Zäune, Gitter, Absperrbänder

Für das Heilige Jahr ist Rom noch nicht bereit. Eine Baustellen-Besichtigung

Quelle

24.12.2024

Guido Horst

Es ist kein Raumschiff, das da auf dem Petersplatz gelandet ist. Es ist das neue Postamt, das den Besuchern Roms im Heiligen Jahr helfen soll, ihre Kartengrüße ordentlich frankiert in die Heimat zu befördern. Zur Einweihung heute legte der Gouverneur der Vatikanstadt, Kardinal Fernando Vérgez Alzaga, Wert auf die Feststellung, dass man bei Herstellung und Aufbau des an eine Landekapsel aus dem Raumpatrouille-Klassiker “Orion” erinnernden Rundlings die Prinzipien der Nachhaltigkeit und Umweltverträglichkeit beachtet habe. Ansonsten passt das düstere Postamt inmitten der (wieder) hellen, von Gian Lorenzo Bernini geschaffenen Kolonnaden mit ihren Säulengängen wie die Faust aufs Auge.

Aber immerhin eine Einweihung! Beim Spaziergang zu den Baustellen des Heiligen Jahr ist die am blauen Himmel strahlende Sonne der einzige Lichtblick. Baugerüste umgeben die Piazza Pio zwischen Engelsburg und Via Conciliazione, die den Rombesuchern ab dem Heiligen Jahr ermöglichen soll, autofrei und ohne Warterei an Straßenampeln zur Via della Conciliazione zu gelangen, die dann ebenfalls verkehrsberuhigt zum Petersplatz hinaufführen soll. Der Tunnel unter der Piazza Pio aber ist noch zu, der Verkehr quält sich über Umleitungen. Die Prachtstraße vom Tiber zum Vatikan wird nun mit versenkbaren Pollern von Autos freigehalten. Doch von den üblichen Gittern und weiß-blauen Absperrbändern umgeben strömen sie nicht den Geruch aus, fertig und einsatzbereit zu sein.

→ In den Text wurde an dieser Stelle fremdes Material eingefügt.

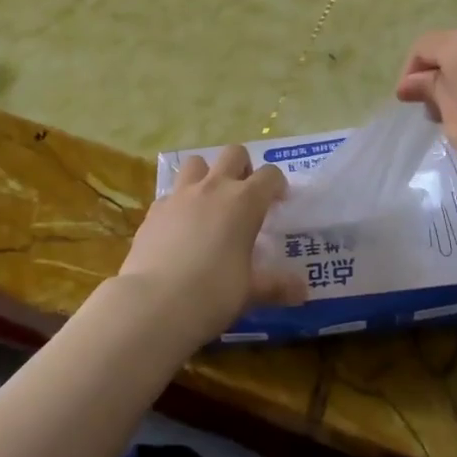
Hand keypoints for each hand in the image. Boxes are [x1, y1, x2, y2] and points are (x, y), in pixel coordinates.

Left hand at [115, 145, 303, 347]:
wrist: (154, 303)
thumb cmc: (213, 293)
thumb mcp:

Heilige Pforte in einer Haftanstalt

Den Behörden zufolge hat Rom 2024 ganze 35 Millionen Besucher gezählt. Im Heiligen Jahr 2025 sollen es einige Millionen mehr werden. Wie viele davon aber als fromme Pilger zu den Apostelgräbern und Heiligen Pforten ziehen werden, weiß bisher niemand. Sicher ist nur, dass Papst Franziskus die Heilige Pforte im Petersdom am 24. Dezember um 19 Uhr aufstoßen wird. Selbiges wiederholt er am 26. Dezember im römischen Gefängnis Rebibbia. Als Zeichen der Hoffnung für alle Inhaftierten der Welt gibt es zum ersten Mal in der Geschichte eine Heilige Pforte in einer Haftanstalt. Getreu dem Motto des Heiligen Jahrs: “Pilger der Hoffnung”. Und dann erst folgen die drei weiteren Papstbasiliken in Rom: am 29. Dezember San Giovanni in Laterano, am 1. Januar Santa Maria Maggiore und am 5. Januar Sankt Paul vor den Mauern. Hier öffnen jeweils die Erzpriester der Basiliken die Heiligen Pforten.

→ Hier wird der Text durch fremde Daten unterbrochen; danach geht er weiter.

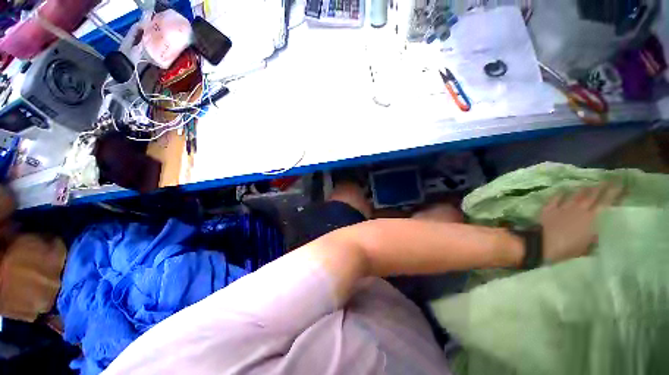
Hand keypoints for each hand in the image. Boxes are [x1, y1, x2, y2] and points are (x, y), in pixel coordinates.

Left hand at [540, 184, 624, 262]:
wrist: (542, 243)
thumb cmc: (567, 248)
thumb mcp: (585, 247)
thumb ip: (592, 238)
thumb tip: (596, 234)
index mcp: (590, 219)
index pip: (605, 203)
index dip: (613, 193)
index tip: (620, 184)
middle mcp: (578, 209)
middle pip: (590, 195)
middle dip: (600, 187)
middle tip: (607, 180)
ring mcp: (562, 207)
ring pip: (575, 195)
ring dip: (582, 189)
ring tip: (588, 185)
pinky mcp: (548, 208)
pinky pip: (555, 198)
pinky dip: (560, 194)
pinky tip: (563, 190)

Schon der “klassische” Gang vom historischen Stadtzentrum Roms über die Engelsbrücke zur vatikanischen Tiberseite führt durch eine Baustelle. Von den zehn prachtvollen Barock-Engeln auf dem massiven Brückengeländer, die die “arma Christi“, die Symbole der Leidensgeschichte des Herrn tragen, sind die Hälfte noch unter Gerüsten verborgen und werden von Restauratoren bearbeitet. Ganz schlimm sieht es für den aus, der die Metro nimmt und von der Haltestelle “Ottaviano“ im Norden des Vatikans direkt auf die Kolonnaden zusteuert: Die Piazza del Risorgimento an der Vatikanmauer ist eine Baustelle, auf der Zäune und Barrikaden noch länger den Blick auf den Platz versperren werden. Dasselbe gilt für die Großbaustelle vor der Lateranbasilika. An den meisten Baustellen arbeitet man jetzt auch nachts. Vor dem Hauptbahnhof Termini, bei Santa Maria Maggiore und der “Bocca della Verità” (Mund der Wahrheit), in den kichernde Japanerinnen ihre zarten Händchen stecken. Der “Vier Ströme”-Brunnen auf der Piazza Navona erlebt seine Fertigstellung ebenso wie die “Fontana di Trevi” erst im Neuen Jahr.

Bürgermeister Roberto Gualtieri hatte eine 50 Kilometer lange Radtrasse zwischen den Sehenswürdigkeiten Roms versprochen. Hätte er damals seine Hand in die “Bocca della Verità” gelegt, wäre das für ihn wohl schmerzhaft ausgegangen.